Stored data entries:
****
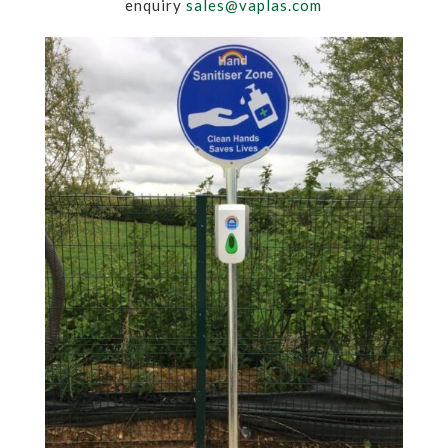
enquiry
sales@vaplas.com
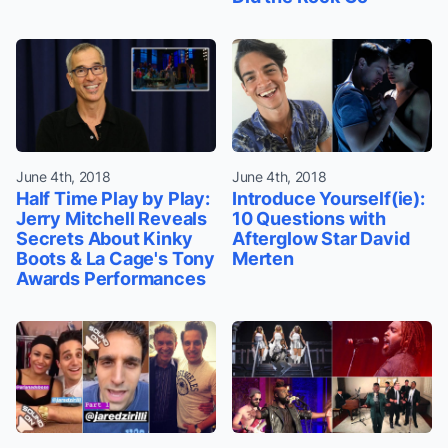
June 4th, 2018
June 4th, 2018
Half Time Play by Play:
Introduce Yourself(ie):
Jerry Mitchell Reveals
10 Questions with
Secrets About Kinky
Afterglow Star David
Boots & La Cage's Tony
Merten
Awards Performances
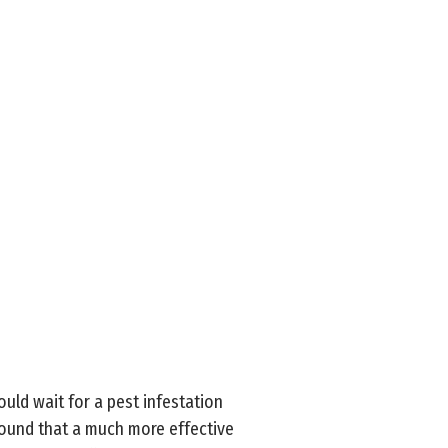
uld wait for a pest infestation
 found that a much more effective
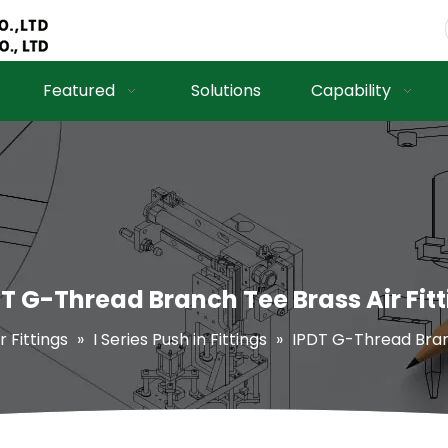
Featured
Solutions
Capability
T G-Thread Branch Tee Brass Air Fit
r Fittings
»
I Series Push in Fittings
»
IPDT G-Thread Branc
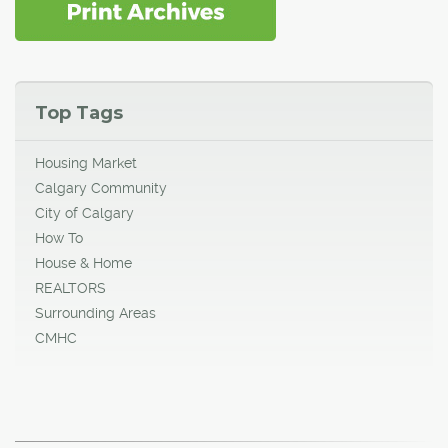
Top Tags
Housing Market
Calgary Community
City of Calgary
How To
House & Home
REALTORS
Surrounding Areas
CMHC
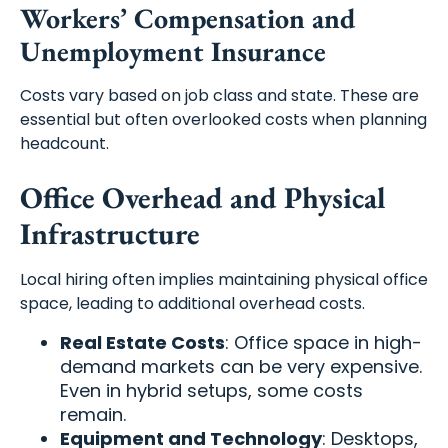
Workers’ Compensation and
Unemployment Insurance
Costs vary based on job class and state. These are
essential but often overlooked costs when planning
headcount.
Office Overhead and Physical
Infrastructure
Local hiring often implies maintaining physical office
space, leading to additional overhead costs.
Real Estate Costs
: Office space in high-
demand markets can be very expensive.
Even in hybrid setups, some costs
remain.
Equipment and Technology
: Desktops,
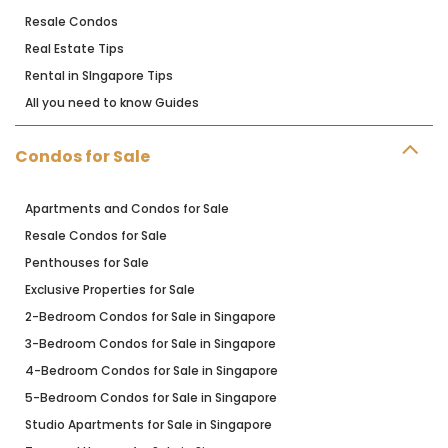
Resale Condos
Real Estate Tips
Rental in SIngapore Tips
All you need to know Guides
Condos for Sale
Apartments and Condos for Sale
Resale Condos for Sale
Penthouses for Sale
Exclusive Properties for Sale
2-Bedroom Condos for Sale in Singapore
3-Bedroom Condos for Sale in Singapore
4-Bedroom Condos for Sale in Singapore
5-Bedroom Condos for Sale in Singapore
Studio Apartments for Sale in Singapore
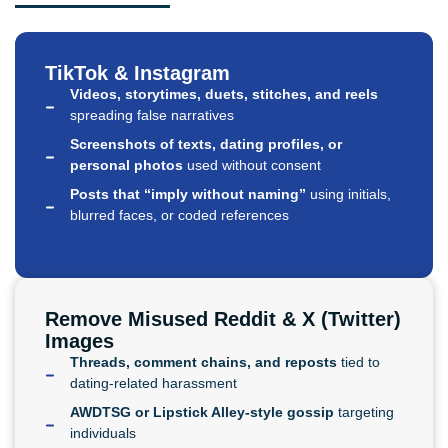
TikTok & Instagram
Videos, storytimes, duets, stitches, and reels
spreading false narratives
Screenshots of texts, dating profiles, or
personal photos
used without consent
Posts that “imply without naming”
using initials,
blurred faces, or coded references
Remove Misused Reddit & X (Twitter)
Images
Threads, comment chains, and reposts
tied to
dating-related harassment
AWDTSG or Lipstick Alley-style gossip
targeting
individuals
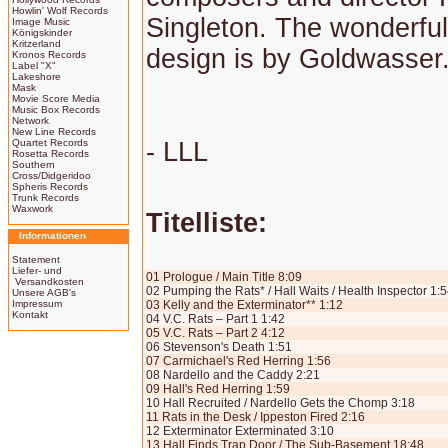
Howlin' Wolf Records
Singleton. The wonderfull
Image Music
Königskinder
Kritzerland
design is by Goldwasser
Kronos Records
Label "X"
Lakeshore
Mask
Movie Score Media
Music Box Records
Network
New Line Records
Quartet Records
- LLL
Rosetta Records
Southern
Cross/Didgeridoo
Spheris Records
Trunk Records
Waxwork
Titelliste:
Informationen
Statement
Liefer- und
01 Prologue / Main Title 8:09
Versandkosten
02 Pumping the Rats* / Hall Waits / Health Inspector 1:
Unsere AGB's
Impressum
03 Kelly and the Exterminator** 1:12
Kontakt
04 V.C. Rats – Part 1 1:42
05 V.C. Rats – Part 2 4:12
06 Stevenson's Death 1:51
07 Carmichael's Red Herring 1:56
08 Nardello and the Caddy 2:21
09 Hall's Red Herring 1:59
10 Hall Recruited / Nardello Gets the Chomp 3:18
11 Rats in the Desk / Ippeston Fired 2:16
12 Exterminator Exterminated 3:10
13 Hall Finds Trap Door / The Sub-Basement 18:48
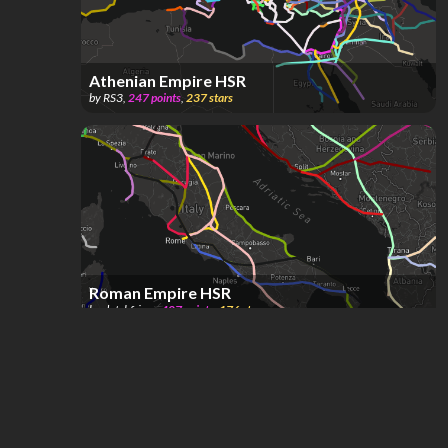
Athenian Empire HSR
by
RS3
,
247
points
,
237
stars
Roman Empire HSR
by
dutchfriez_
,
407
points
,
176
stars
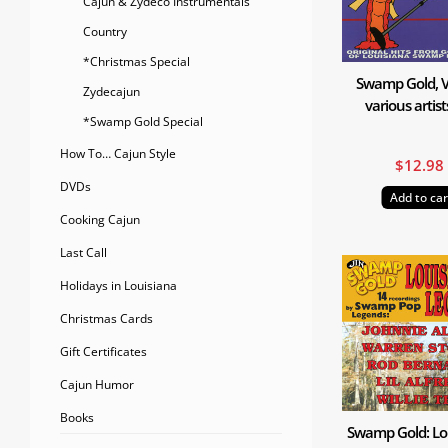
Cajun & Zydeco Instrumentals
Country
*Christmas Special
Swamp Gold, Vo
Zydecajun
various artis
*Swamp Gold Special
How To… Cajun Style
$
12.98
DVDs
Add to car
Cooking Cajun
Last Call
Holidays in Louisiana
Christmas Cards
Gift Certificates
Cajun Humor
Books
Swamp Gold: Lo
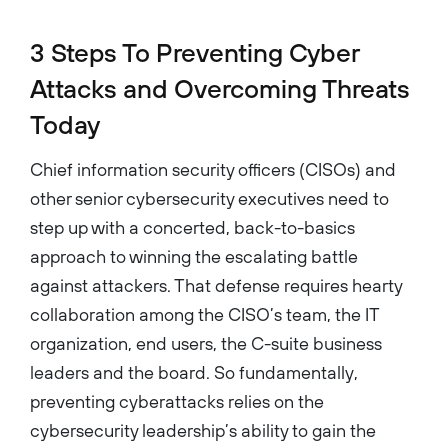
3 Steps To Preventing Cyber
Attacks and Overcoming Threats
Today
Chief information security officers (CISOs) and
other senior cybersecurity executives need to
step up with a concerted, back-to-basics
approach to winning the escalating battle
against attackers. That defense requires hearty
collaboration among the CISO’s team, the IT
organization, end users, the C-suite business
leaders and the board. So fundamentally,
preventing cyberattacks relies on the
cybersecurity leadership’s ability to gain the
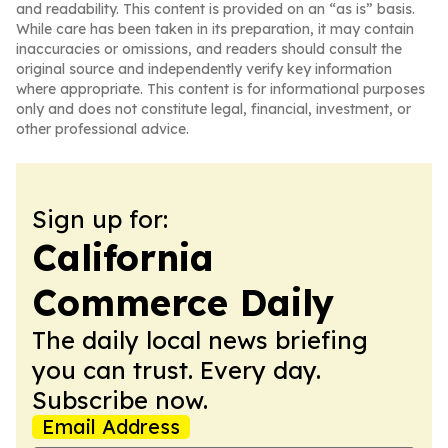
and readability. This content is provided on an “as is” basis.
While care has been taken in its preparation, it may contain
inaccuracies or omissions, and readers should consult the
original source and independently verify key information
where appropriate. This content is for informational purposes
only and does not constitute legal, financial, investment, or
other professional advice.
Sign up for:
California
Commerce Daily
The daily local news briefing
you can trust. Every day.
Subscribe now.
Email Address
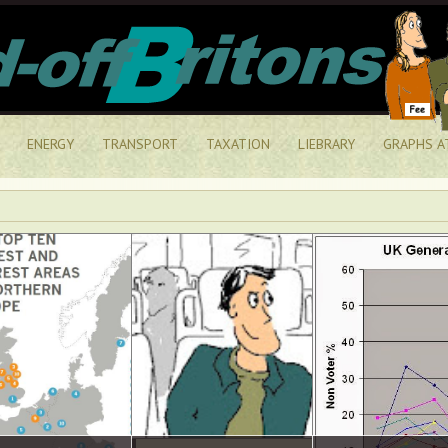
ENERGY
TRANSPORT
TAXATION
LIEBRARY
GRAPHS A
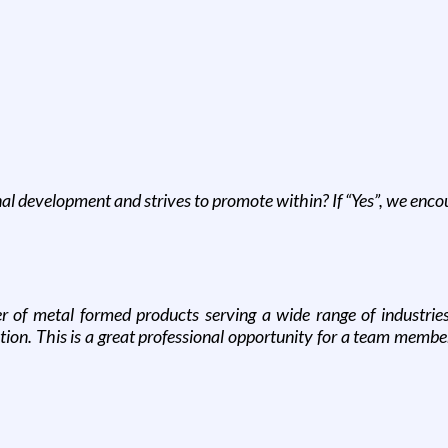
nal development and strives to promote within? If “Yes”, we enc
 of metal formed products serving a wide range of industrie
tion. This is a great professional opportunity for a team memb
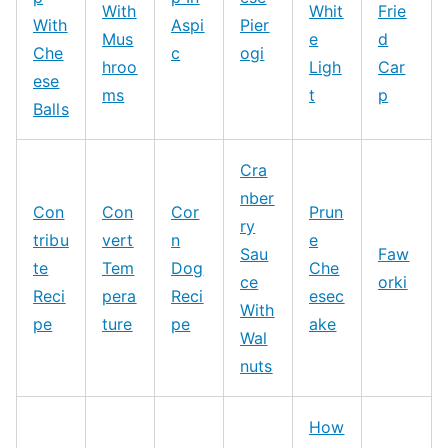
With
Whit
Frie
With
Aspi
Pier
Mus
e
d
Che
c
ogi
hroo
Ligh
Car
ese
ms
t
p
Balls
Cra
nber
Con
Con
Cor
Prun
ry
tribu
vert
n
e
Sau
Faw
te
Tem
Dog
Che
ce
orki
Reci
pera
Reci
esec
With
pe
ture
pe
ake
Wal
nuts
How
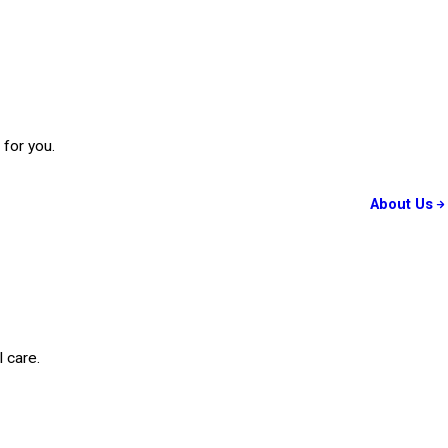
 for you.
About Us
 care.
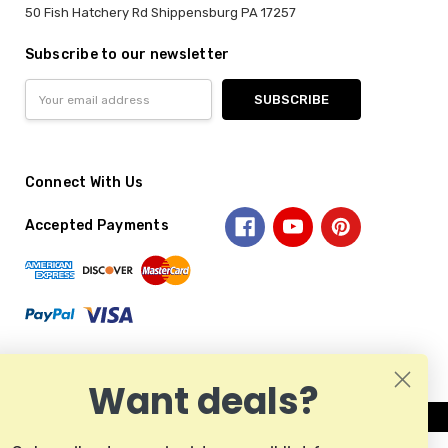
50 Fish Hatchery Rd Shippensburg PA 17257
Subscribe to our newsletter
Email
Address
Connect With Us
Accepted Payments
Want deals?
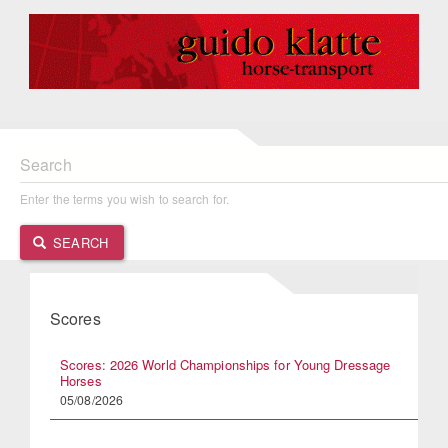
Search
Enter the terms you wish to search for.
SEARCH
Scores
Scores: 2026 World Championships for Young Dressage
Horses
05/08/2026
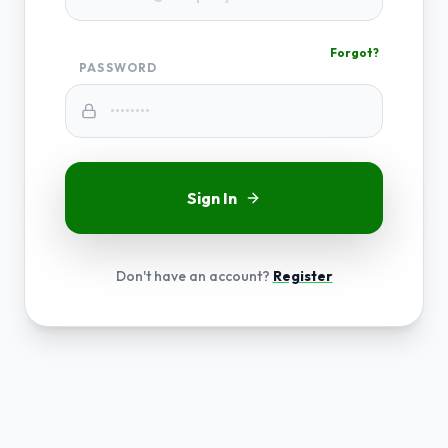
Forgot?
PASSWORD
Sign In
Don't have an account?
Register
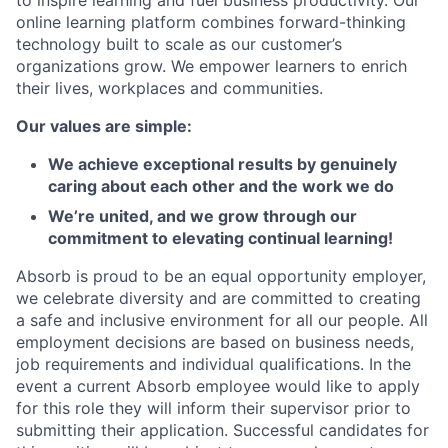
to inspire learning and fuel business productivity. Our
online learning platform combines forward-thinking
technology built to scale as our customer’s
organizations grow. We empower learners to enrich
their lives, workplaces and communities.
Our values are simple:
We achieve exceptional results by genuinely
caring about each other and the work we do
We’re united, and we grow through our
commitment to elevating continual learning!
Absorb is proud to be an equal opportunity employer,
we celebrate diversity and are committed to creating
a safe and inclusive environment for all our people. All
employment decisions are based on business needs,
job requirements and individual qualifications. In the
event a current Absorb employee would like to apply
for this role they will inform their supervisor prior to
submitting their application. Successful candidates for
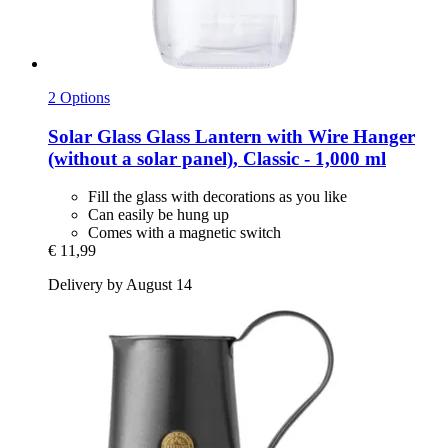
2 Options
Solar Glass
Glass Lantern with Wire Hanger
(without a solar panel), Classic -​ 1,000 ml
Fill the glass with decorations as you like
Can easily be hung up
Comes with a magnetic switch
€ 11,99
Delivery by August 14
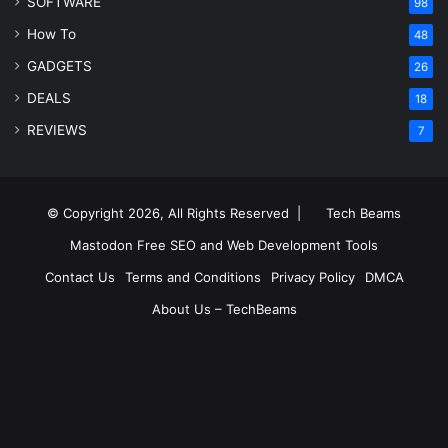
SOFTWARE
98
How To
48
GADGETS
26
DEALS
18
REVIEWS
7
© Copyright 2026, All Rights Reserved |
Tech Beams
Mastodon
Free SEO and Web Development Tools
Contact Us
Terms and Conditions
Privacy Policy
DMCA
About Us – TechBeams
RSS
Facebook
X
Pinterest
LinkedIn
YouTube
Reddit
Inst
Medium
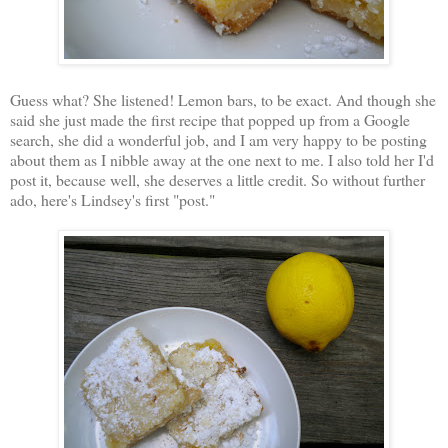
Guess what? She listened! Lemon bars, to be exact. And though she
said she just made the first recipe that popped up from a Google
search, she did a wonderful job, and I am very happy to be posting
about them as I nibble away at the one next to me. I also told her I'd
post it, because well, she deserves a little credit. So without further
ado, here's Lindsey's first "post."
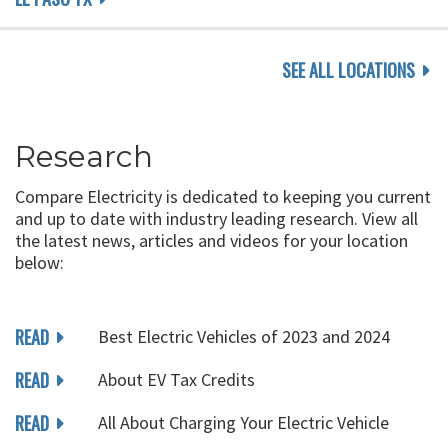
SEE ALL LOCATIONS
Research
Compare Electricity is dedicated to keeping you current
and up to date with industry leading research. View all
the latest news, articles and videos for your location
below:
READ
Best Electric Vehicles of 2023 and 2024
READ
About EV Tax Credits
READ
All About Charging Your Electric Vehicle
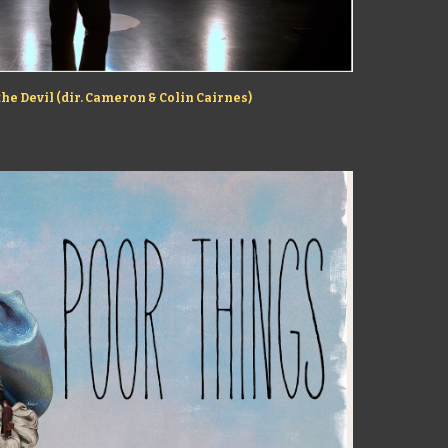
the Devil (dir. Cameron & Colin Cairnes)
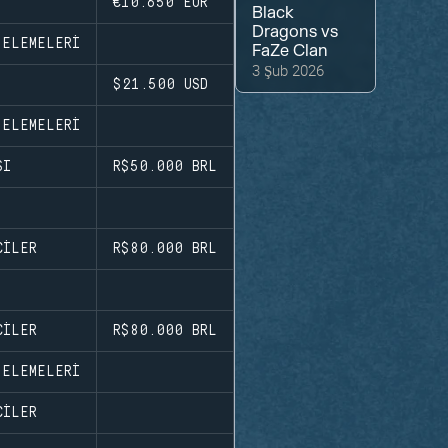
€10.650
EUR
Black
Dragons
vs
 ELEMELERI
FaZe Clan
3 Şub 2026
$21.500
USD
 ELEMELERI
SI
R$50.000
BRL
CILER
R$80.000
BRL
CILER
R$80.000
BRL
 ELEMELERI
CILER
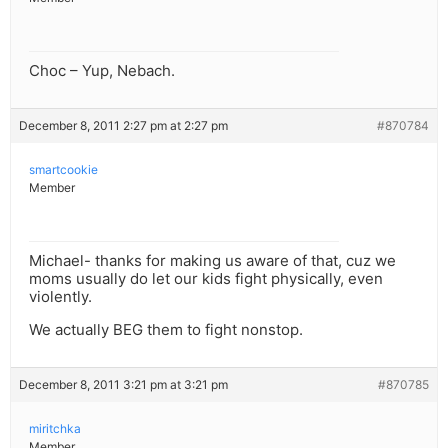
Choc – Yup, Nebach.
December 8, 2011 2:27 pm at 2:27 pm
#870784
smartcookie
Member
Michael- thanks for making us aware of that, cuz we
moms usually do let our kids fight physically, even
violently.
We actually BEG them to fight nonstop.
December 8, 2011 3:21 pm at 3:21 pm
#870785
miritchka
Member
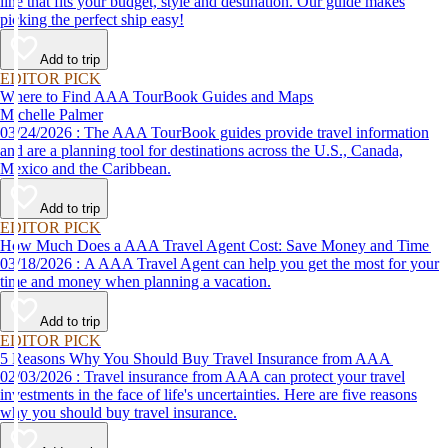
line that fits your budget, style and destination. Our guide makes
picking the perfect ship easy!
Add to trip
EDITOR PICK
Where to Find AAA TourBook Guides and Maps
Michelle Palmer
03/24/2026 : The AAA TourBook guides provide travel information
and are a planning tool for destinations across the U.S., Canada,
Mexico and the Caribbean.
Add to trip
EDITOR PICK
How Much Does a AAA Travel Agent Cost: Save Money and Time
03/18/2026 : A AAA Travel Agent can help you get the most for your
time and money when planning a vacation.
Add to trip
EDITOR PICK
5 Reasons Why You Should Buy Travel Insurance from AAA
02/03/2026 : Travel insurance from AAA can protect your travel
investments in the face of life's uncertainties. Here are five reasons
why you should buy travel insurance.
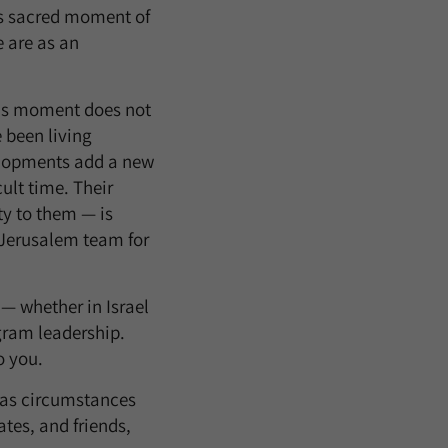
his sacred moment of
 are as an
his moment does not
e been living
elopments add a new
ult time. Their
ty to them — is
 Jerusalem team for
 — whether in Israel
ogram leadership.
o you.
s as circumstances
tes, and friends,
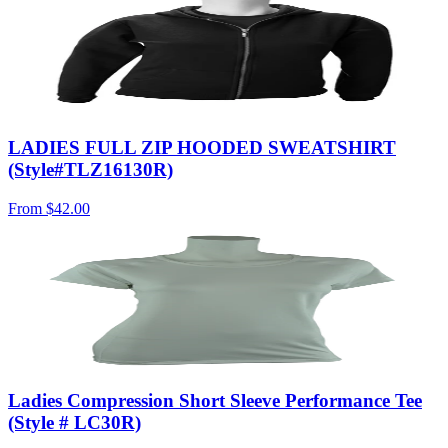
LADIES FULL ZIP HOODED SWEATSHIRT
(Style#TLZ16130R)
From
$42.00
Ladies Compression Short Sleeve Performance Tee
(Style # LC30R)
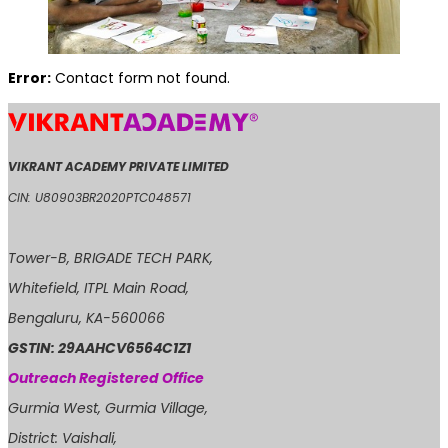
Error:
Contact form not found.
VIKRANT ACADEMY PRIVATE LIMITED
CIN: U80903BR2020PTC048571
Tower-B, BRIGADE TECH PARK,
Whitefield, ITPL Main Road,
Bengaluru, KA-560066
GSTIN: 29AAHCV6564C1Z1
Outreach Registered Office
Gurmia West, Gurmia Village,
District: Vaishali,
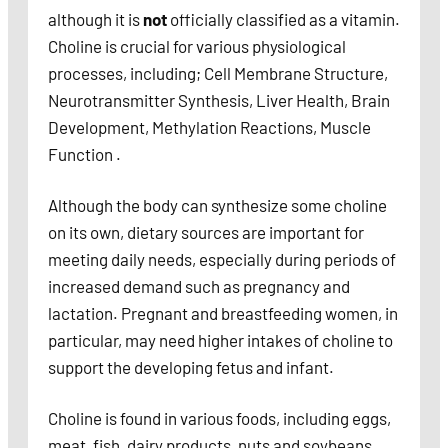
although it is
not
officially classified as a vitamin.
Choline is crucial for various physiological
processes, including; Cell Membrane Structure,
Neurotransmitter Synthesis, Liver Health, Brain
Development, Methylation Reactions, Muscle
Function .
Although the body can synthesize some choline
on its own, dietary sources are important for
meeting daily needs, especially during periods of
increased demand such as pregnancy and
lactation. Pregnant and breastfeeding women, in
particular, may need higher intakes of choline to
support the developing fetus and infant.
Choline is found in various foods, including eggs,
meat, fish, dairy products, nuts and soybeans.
****
▶ [Exercise directions]
Edit the rows from the very first one through the line with "found that a much more effective" so that "Half Time" becomes "Halftime" and nothing else changes, then write those lines out again. Leave the pictures out of your answer.

▶ [Solution]
enquiry
sales@vaplas.com
June 4th, 2018
June 4th, 2018
Halftime Play by Play:
Introduce Yourself(ie):
Jerry Mitchell Reveals
10 Questions with
Secrets About Kinky
Afterglow Star David
Boots & La Cage's Tony
Merten
Awards Performances
uld wait for a pest infestation
 found that a much more effective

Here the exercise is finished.